Either for formal rose beds, mixed borders, walls, pergolas or patio containers, you’re spoiled for choice when it comes to roses. And as well as being ornamental, roses can be hard working, too – as dense, thorny, hedging shrubs or weed-proof ground cover.

Some cultivars and species produce a profusion of small blooms; others carry fewer but magnificent flowers. Carried singly or in clusters, roses come in nearly every colour, except true blue. They can be single (with fewer than eight petals), semi-double (eight to twenty petals), or double (more than twenty petals).

Climbers have a variety of flower sizes but all have a climbing habit. Floribundas are bush roses varying in height from 45-210cm (1 1/2.-7ft) with sprays of blooms. The new rose classification system calls them cluster-flowered roses. Ground cover roses have a trailing or sprawling habit. Hybrid teas are compact and bushy with elegant, well-formed blooms. Under the new rose classi-fication system they are called large-flowered bush roses. Modern shrub roses are free flowering with a shrubby habit. The clusters of blooms are sometimes followed by spectacular hips. Old garden roses have an open, shrubby habit; the flowerhead type varies.

Patios and miniatures are small bushes with miniaturized foliage and flowers; they usually flower in clusters.

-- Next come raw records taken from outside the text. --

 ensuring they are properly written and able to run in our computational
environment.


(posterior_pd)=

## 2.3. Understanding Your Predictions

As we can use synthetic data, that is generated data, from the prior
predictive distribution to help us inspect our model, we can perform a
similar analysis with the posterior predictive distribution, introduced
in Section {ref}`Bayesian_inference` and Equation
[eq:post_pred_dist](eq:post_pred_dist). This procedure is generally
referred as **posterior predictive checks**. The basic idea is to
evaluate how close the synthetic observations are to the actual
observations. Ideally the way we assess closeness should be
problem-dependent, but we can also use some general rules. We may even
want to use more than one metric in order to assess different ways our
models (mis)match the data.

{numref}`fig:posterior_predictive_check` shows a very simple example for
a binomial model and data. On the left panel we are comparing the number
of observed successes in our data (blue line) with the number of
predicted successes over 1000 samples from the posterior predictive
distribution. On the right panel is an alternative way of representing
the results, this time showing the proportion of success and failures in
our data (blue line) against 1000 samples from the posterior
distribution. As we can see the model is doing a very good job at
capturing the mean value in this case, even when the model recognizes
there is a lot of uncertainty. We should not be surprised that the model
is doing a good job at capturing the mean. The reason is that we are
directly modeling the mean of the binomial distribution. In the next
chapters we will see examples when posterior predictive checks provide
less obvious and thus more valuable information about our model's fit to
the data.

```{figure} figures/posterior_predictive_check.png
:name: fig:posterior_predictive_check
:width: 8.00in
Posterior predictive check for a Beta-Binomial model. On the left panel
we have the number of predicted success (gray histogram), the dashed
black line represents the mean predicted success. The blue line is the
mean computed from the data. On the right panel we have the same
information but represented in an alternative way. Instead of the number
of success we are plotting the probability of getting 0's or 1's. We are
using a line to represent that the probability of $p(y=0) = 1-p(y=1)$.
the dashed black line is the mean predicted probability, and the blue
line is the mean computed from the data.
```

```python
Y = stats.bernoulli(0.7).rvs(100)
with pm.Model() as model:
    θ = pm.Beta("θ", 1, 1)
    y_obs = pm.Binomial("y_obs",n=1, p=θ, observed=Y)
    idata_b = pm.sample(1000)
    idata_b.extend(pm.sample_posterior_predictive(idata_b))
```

Ramblers have a scrambling habit and clusters of mainly double flowers.

Species roses, the original wild roses, are open shrubs bearing single flowers followed by showy hips.

All roses are bought as container-grown or bare-root specimens. Container-grown roses can be planted at any time of year, weather permitting, but bare-rooted ones must be planted between late autumn and mid spring.

Roses prefer a sunny site, although a few tolerate partial shade. Most garden soils need to be prepared for roses; garden compost, well-rotted manure, a peat substitute or leafmould has to be incorporated and a dressing of fertilizer applied.

Once planted, roses need mulching in the spring and feeding in early to mid summer, spraying against pests and diseases, and rigorous pruning.